When I first relapsed I felt the struggle of embarrassment, disappointment, guilt, selfishness and shame. I had thoughts on how I wanted to change my name…to be able to reintroduce myself where I wouldn’t be judged. But you know what? I’ve thought about it and I’m glad I am who I am. The fact that I walk by a liquor store everyday and haven’t gone in. That I’ve made it through every single hardest day of my life and that this disease is REAL. The fact that we are all here trying to better ourselves and knowing that we are stronger than most makes me proud to be in recovery and proud of all of my hard lessons. We are so strong to keep fighting when our addiction is so easily accessible. You can’t even go into a grocery store without it staring you down. Here to remind myself and others of our strength. Whether we have made mistakes, relapsed, hurt ourselves and others.. we still choose to fight. Be gentle with yourselves and give a pat on the back. You’re stronger than you know.

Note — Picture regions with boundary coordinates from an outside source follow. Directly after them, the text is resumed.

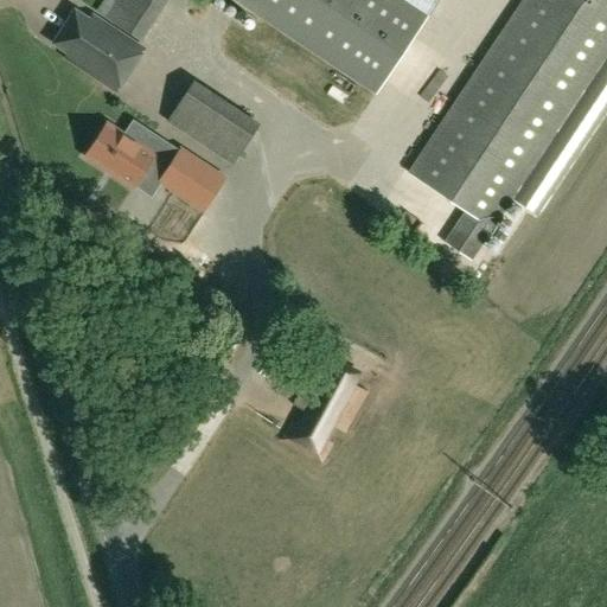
[(141,40),(167,0),(102,0),(96,11),(141,40)]
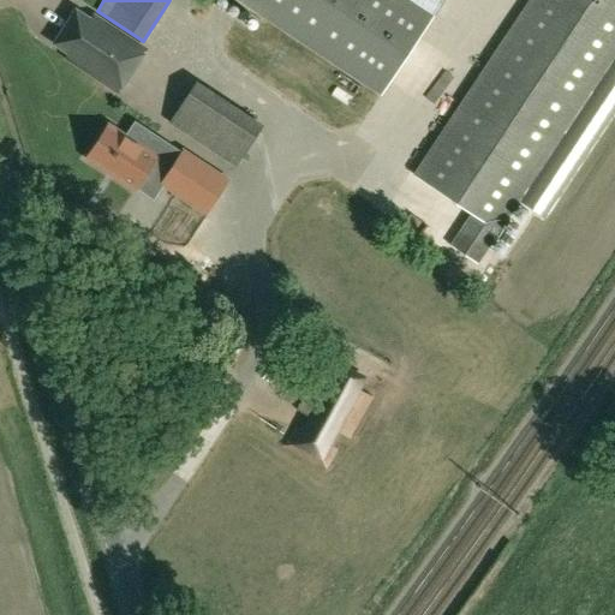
[(239,0),(381,94),(435,13),(413,0),(239,0)]
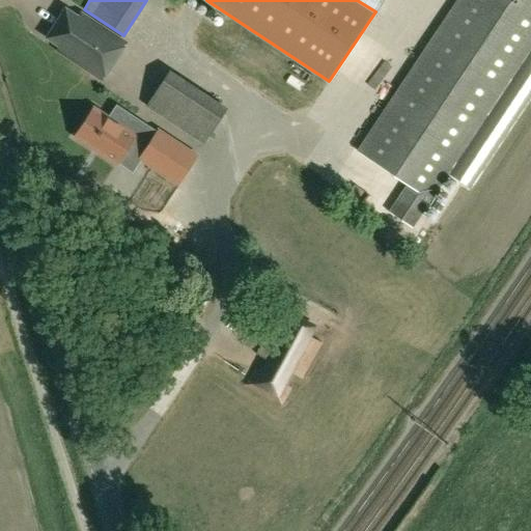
[(530,0),(456,0),(358,150),(408,184),(390,212),(413,226),(530,47),(530,0)]
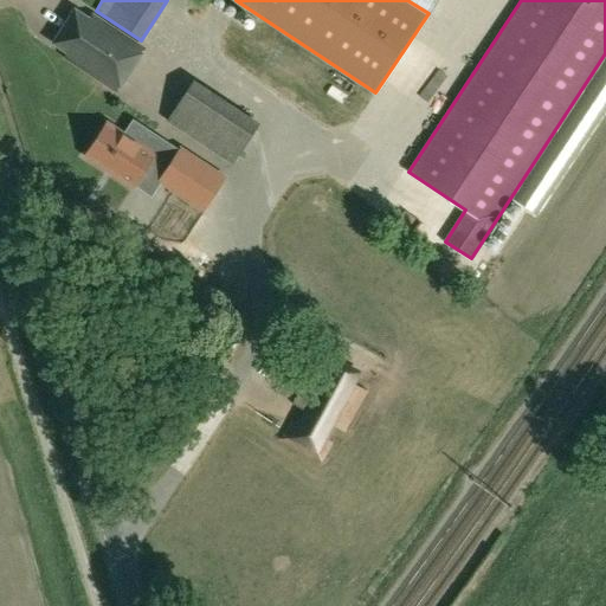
[(116,90),(143,47),(94,15),(65,57),(116,90)]
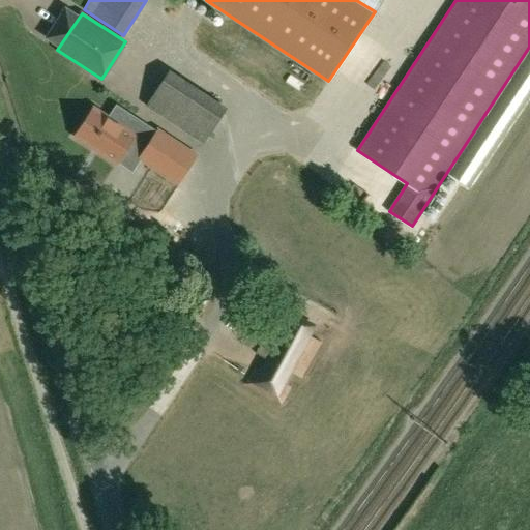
[(140,162),(177,185),(198,154),(157,127),(156,130),(148,142),(109,116),(93,106),(72,137),(117,166),(119,163),(126,152),(140,162)]
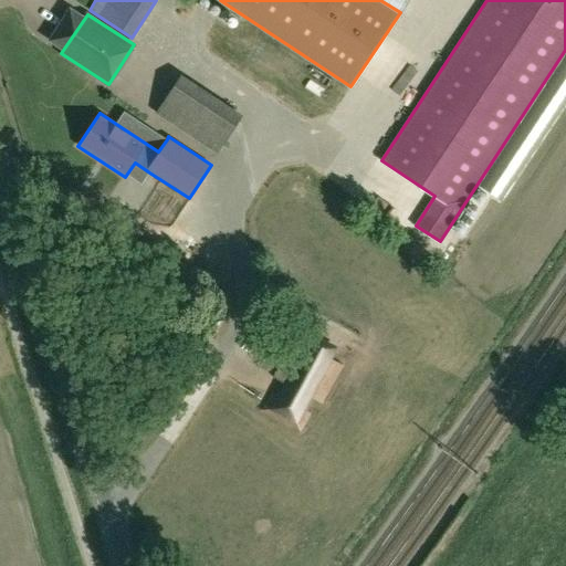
[(338,346),(313,332),(306,344),(294,337),(273,377),(282,381),(276,392),(272,390),(261,409),(301,431),(312,411),(307,409),(313,399),(323,404),(344,364),(332,358),(338,346)]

Thank you for writing this encouragement
To change your name and identity to hide guilt and shame would be stealing from yourself! Think about it... You'd be disallowing yourself to take the credit for your successes when you start pulling down the wins in life!! Changing our identities is an ego thing. Our pride and egos already had a big hand in keeping us lost in the fray for so long. Set it aside and be willing to show off your scars for the battles you will fight and undoubtedly win if only you'll stay engaged.
Absolutely! Proud of all the ups and downs
Very well put !!! Thank you .. I walk by the liquor store too and walk on by … it’s hard but I’m proud of myself and you should be too !!!